Need satisfaction is a function of the speed and accuracy of executing a job step. If a customer cannot take the action described in the need quickly or if the variable in the need is inaccurate, this causes customer anxiety and low customer satisfaction.
Using speed and accuracy enables us to estimate the satisfaction level for each need. To assess speed, we consider the time it takes the customer to finish the action in the need with current solutions in the market including all manual execution activities. To assess accuracy, we estimate what percentage of the time the variable is inaccurate when the customer executes the job.
To validate the satisfaction and importance scores, we conduct a customer survey, asking job executors to rate each need on a scale of importance and satisfaction.
The percentage of customers who rate the need as important gives us an importance score. For example, if 97% of drivers say that determining the optimal sequence to make planned stops is important, then this need would have an importance score of 9.7.
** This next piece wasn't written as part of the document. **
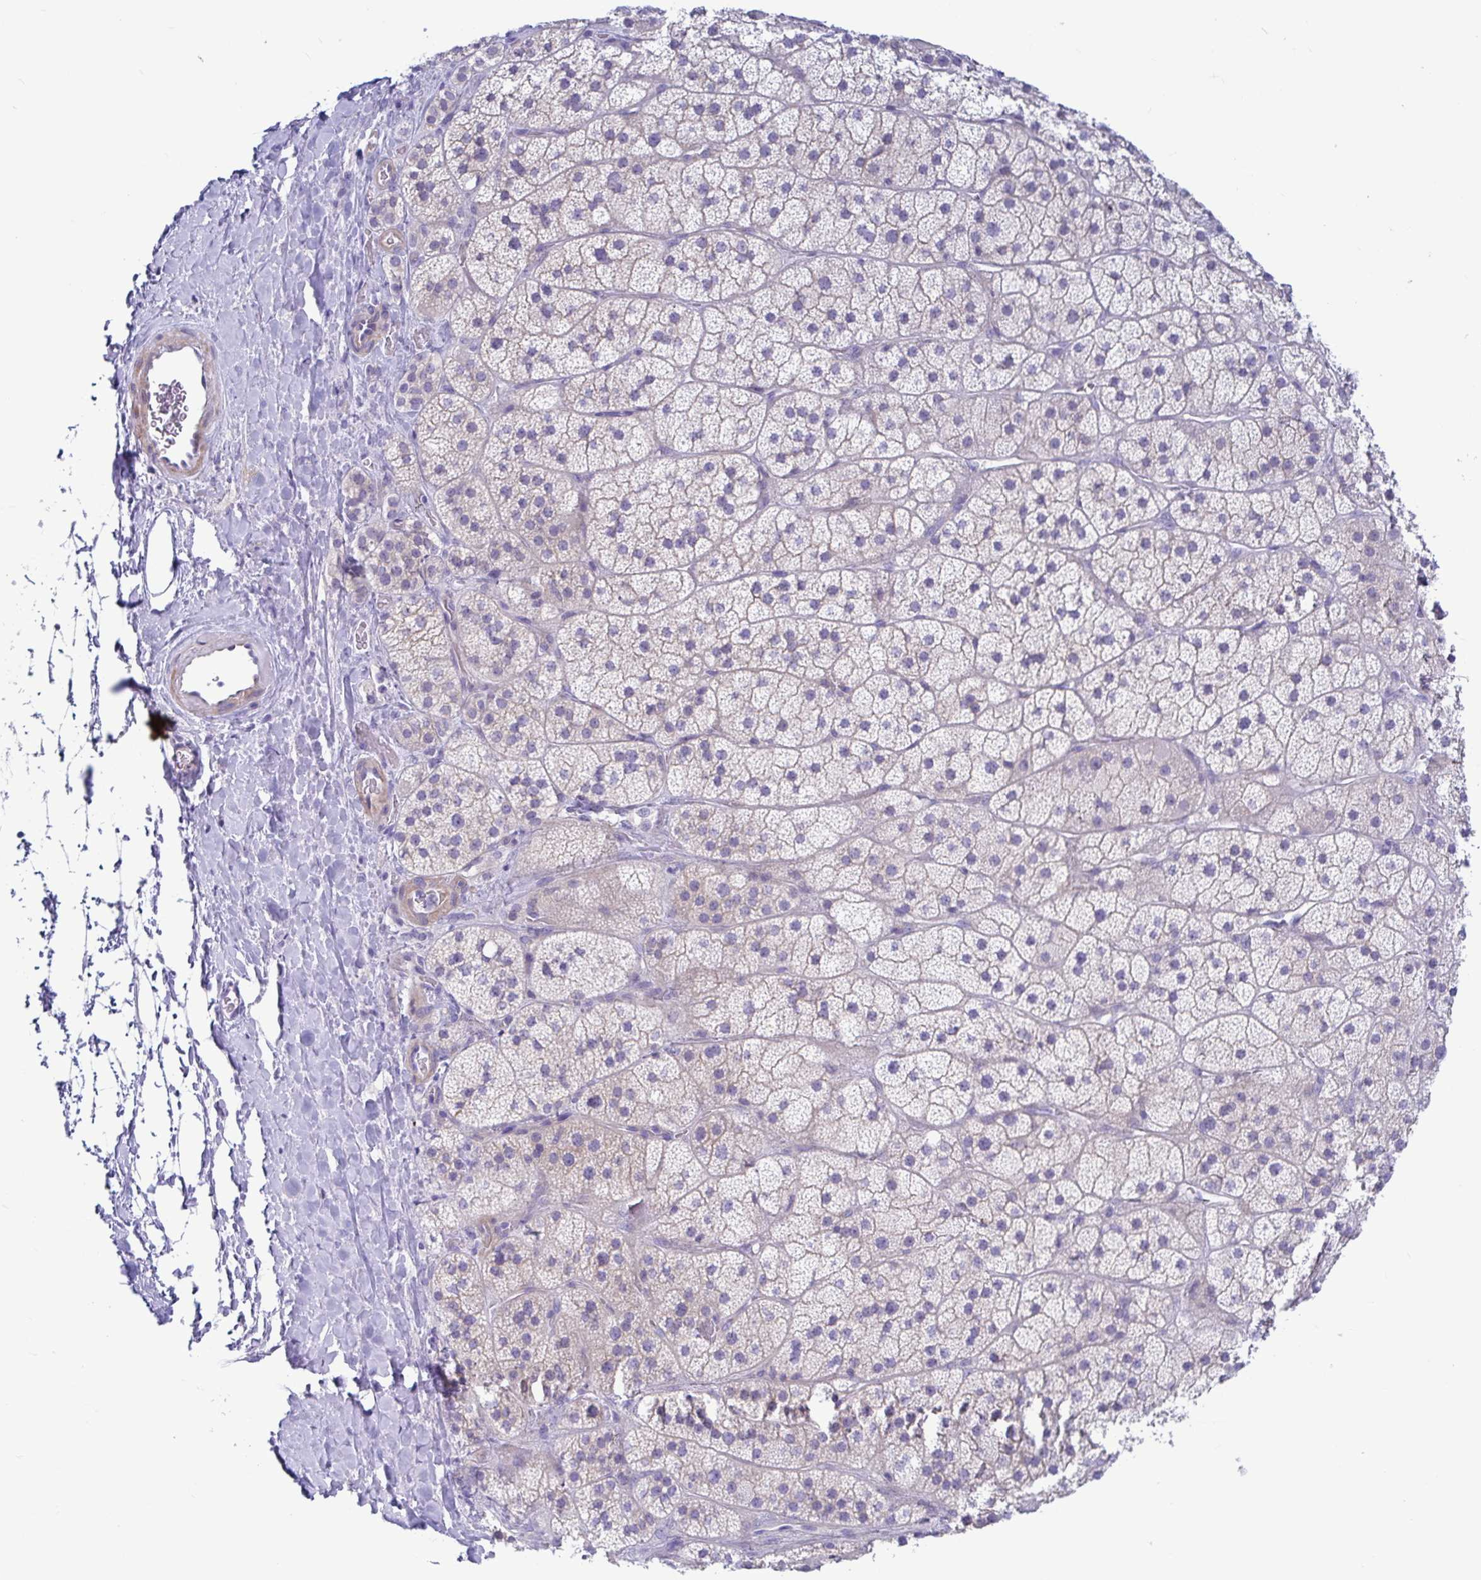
{"staining": {"intensity": "negative", "quantity": "none", "location": "none"}, "tissue": "adrenal gland", "cell_type": "Glandular cells", "image_type": "normal", "snomed": [{"axis": "morphology", "description": "Normal tissue, NOS"}, {"axis": "topography", "description": "Adrenal gland"}], "caption": "Immunohistochemical staining of unremarkable adrenal gland demonstrates no significant staining in glandular cells.", "gene": "TNNI2", "patient": {"sex": "male", "age": 57}}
We use the same method to calculate a satisfaction score for needs. For example, if only 12% of drivers say that determining the optimal sequence to make planned stops is satisfied, then this need would have a satisfaction score of 1.2.
An underserved market has high importance and low satisfaction levels. We calculate an opportunity score for a customer need using a simple formula: Opportunity = Importance + (Importance - Satisfaction).
An Unmet Need in "Get to a destination on time"
We can measure the speed and accuracy of the need determining the optimal sequence of planned stops by analyzing how a customer attempts to satisfy the need with competitive products.
For a busy person with multiple meetings, appointments, and errands throughout a day, determining the optimal sequence using Apple Maps or Google Maps would require entering destination A, calculating the time and the route to destination B. Then entering destination A, calculating the time and the route to destination C, comparing the two A to B and A to C routes, determining which was quicker and repeating the process for every possible combination of destinations.
The time it takes to do this and the accuracy of doing this with current products can be measured. With Apple Maps and Google Maps satisfying the need to determine the optimal sequence of planned stops is manual, time-consuming and inaccurate.
As a result, this is an unmet need in the market because a driver might not be able to determine the optimal sequence at all. You can use surveys to validate that the job executors perceive the need to be unmet, as this analysis indicates.